EXERCISE =
Reproduce each line of the entries that carries "Coronavirus".

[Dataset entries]
**********

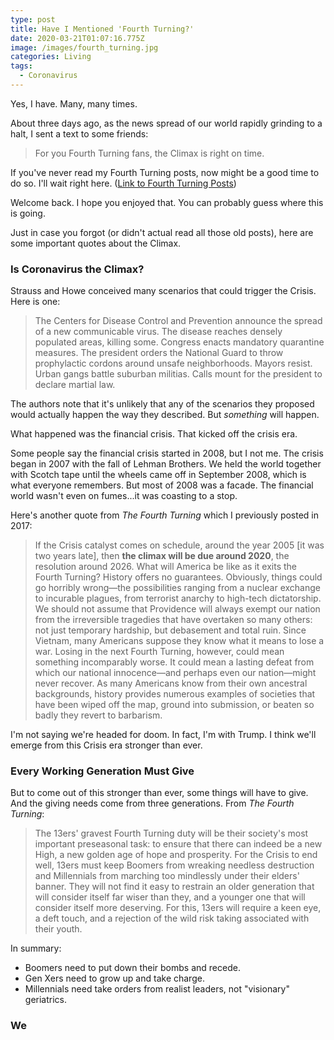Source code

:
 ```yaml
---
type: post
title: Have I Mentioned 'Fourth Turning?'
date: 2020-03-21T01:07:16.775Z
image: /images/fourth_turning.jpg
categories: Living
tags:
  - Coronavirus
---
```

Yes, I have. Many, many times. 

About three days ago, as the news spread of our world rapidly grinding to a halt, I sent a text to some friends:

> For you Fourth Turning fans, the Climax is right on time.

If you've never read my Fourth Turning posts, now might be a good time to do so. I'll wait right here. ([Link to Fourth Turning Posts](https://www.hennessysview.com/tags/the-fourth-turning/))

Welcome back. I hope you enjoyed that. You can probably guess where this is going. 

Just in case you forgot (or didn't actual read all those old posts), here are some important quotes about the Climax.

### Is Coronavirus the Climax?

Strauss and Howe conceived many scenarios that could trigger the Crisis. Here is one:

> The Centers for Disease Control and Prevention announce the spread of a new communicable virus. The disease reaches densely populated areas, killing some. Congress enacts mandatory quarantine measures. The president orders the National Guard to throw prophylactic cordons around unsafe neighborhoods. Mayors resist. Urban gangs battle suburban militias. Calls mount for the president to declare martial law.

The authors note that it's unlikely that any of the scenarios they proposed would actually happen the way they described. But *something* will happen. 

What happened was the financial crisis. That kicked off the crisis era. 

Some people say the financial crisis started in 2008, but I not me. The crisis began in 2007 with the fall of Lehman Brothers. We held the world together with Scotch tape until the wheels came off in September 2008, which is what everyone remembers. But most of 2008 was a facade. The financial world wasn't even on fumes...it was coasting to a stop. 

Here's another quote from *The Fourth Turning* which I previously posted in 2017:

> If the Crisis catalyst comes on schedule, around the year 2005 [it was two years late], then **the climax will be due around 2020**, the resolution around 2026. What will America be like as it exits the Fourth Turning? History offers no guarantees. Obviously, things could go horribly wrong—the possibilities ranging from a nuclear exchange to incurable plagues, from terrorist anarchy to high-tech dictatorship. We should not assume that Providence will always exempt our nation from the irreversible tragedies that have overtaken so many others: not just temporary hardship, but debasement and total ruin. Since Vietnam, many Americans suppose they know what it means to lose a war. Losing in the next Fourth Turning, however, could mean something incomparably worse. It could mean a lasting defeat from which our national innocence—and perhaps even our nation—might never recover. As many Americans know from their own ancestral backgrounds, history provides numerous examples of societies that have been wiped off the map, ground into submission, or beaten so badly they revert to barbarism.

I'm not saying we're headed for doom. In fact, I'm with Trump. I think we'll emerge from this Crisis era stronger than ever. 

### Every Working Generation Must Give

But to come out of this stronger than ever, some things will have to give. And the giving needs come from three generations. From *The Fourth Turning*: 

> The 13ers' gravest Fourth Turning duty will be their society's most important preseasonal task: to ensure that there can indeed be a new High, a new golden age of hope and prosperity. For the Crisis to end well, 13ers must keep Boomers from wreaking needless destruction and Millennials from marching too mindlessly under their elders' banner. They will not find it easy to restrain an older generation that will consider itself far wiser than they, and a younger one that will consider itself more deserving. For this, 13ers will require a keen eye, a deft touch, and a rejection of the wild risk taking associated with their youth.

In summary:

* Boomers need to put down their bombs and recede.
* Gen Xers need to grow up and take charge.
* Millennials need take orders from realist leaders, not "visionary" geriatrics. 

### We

**********

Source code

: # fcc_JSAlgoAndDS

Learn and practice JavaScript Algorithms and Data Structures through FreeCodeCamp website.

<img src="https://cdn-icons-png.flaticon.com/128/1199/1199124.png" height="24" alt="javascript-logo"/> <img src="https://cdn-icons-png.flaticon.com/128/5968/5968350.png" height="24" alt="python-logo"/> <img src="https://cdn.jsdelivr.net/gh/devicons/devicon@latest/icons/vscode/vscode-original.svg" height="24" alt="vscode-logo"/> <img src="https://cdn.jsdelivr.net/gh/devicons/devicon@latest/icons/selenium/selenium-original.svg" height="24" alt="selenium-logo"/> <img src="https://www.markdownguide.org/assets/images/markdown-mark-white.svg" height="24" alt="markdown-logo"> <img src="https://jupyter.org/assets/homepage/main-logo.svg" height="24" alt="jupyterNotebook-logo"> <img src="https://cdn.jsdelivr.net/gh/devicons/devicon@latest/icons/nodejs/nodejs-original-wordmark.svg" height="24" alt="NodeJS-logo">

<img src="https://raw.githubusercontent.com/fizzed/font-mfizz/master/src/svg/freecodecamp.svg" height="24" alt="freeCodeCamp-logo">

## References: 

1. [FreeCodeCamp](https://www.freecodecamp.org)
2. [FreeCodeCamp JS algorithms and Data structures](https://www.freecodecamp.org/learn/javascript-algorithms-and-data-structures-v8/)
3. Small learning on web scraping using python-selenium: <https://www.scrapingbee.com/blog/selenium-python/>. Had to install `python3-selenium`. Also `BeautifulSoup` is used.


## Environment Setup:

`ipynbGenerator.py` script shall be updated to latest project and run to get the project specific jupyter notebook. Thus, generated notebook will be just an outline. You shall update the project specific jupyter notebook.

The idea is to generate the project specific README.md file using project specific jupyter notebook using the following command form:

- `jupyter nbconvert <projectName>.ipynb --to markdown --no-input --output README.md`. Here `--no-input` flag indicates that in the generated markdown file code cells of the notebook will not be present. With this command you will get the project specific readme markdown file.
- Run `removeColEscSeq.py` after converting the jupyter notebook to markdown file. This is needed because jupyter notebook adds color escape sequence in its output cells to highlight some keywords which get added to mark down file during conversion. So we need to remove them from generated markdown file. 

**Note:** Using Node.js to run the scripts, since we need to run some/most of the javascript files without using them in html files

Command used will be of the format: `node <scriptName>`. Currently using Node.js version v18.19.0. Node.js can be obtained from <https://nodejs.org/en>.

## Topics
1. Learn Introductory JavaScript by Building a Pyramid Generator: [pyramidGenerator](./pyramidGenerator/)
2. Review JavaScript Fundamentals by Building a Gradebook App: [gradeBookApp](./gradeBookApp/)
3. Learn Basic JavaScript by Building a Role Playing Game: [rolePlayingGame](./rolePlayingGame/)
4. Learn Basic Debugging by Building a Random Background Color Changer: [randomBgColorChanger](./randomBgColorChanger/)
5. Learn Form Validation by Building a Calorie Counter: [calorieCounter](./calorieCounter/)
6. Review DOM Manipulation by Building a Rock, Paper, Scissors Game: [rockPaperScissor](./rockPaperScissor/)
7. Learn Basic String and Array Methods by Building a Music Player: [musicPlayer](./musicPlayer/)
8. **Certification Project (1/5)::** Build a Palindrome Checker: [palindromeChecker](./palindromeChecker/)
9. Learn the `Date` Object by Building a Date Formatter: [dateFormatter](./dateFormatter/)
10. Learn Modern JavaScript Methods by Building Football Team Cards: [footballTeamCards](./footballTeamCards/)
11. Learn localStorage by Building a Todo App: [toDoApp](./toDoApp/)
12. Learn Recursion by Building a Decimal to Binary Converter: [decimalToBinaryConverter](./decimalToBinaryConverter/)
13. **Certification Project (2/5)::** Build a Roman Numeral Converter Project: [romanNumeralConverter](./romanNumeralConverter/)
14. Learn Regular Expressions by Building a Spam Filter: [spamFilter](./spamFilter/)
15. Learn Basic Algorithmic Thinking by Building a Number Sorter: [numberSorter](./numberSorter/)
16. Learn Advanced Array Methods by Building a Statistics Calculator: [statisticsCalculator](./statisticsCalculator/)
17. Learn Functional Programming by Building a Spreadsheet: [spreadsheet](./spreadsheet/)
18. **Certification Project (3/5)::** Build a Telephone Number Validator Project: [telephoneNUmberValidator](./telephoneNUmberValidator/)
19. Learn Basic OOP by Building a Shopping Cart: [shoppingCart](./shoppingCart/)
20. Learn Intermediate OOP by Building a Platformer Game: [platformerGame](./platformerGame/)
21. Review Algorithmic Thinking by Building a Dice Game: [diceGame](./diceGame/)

**********

EXERCISE RESULT =
  - Coronavirus
### Is Coronavirus the Climax?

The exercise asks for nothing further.